I am sure we all remember learning about atoms when we were growing up. The atomic nucleus is the small, dense region consisting of protons and neutrons at the center of an atom. The protons are positively charged, and neutrons are electrically neutral. (Scientists have since learned protons and neutrons are in turn made up of particles called quarks). The other part of atoms consists of electrons, the negatively charged particles of the atom. The electrons’ create a negative charge balancing the positive charge of the protons in the atomic nucleus.
Before I continue, I cannot resist digressing about Larry Fine, Curly Howard, and Moe Howard, the Three Stooges. The three were an American vaudeville and comedy team active from 1922 until 1970, best known for their 190 short subject films. Their hallmark was physical farce and slapstick. They remain hilarious on YouTube, and you can watch here. Every time I see the word electron, I think of one of the Stooges’ episodes where Curly said he knew all about atoms. He said they consisted of electrons, protons, and fig newtons!
What was known about atoms and the contents of the nucleus was limited because it wasn’t possible to actually see atoms. That changed in 1981. That was the year I moved from Philadelphia to IBM Headquarters in Armonk, NY. I remember seeing the announcement on the bulletin board (there was no web) highlighting Gerd Binnig and Heinrich Rohrer, scientists at IBM Zürich had invented the scanning tunneling microscope (STM). The IBM inventors received the Nobel Prize in Physics in 1986 for their groundbreaking invention. The STM made it possible, for the first time, to actually see at the atomic level, distinguishing features as small as one tenth of a billionth of a meter.
New discoveries have accelerated since the availability of the STM and other technologies. One example is Albert Einstein’s discovery of the photoelectric effect, for which he received the Nobel Prize in Physics in 1921. Einstein discovered when light with energy above a certain threshold hits the surface of a metal atom’s surface, an electron bound to the metal gets knocked loose. For example, the picture above shows an electron escaping from a helium atom after getting hit by a photon.

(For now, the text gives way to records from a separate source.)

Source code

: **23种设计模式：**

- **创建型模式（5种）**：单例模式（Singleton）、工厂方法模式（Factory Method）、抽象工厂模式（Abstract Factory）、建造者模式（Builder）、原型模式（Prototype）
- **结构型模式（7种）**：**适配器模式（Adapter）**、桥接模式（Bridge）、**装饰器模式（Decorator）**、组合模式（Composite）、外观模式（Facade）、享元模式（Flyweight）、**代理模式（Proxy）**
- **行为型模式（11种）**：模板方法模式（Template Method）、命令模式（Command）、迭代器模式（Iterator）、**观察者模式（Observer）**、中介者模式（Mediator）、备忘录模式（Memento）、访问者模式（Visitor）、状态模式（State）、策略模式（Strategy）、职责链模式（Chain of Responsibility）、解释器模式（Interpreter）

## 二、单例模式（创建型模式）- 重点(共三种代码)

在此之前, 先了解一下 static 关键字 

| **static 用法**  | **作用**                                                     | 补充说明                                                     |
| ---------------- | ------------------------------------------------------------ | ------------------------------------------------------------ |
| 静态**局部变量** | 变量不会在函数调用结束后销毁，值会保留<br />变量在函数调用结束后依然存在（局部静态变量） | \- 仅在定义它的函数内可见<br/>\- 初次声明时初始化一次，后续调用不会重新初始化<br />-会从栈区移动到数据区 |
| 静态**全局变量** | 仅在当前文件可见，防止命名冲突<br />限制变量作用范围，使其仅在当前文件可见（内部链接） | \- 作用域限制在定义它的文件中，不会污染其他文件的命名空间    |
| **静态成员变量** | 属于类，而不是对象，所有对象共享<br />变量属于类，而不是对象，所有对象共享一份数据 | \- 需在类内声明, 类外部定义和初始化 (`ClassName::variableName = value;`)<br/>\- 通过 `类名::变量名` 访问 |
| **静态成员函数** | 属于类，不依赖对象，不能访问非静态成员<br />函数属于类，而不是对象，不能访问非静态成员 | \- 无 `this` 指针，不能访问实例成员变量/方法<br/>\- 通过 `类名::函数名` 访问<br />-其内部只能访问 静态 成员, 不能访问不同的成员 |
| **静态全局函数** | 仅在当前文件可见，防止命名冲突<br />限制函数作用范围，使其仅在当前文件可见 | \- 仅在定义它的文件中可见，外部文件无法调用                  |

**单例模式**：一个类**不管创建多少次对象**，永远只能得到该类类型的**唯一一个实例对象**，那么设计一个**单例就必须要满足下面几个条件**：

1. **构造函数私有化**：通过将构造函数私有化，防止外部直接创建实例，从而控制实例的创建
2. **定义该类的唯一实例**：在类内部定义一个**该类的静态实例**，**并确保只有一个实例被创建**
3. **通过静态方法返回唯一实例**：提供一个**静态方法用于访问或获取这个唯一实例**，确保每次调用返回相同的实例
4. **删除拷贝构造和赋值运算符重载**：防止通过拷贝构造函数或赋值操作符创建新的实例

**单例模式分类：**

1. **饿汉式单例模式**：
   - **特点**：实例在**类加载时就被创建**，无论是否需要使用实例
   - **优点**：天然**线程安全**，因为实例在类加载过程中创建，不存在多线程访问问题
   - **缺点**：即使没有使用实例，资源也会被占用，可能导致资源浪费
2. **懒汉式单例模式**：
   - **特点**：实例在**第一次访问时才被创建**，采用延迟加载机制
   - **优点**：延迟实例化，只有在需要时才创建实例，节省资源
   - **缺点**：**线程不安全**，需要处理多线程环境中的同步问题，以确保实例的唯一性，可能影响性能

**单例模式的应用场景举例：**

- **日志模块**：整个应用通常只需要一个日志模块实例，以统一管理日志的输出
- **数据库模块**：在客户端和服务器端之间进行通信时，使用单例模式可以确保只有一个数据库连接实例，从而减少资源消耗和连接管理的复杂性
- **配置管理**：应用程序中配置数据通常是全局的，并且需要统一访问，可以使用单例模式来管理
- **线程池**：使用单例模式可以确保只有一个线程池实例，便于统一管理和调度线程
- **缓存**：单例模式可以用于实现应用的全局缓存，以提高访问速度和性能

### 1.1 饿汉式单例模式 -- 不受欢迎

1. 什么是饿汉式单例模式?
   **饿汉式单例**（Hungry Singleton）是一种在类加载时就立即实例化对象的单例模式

One of the numerous mind boggling aspects of the research at the atomic level is the minuscule amount of time it takes for an electron to be ejected after a photon strike. In some experiments, researchers were able to measure activities happening in femtoseconds ( 10-15 seconds) or attoseconds (10-18 seconds). These measures of time are an eternity compared to zeptoseconds. One zeptosecond is a trillionth of a billionth of a second. The duration of the electron emerging from the helium atom was measured as taking 850 zeptoseconds.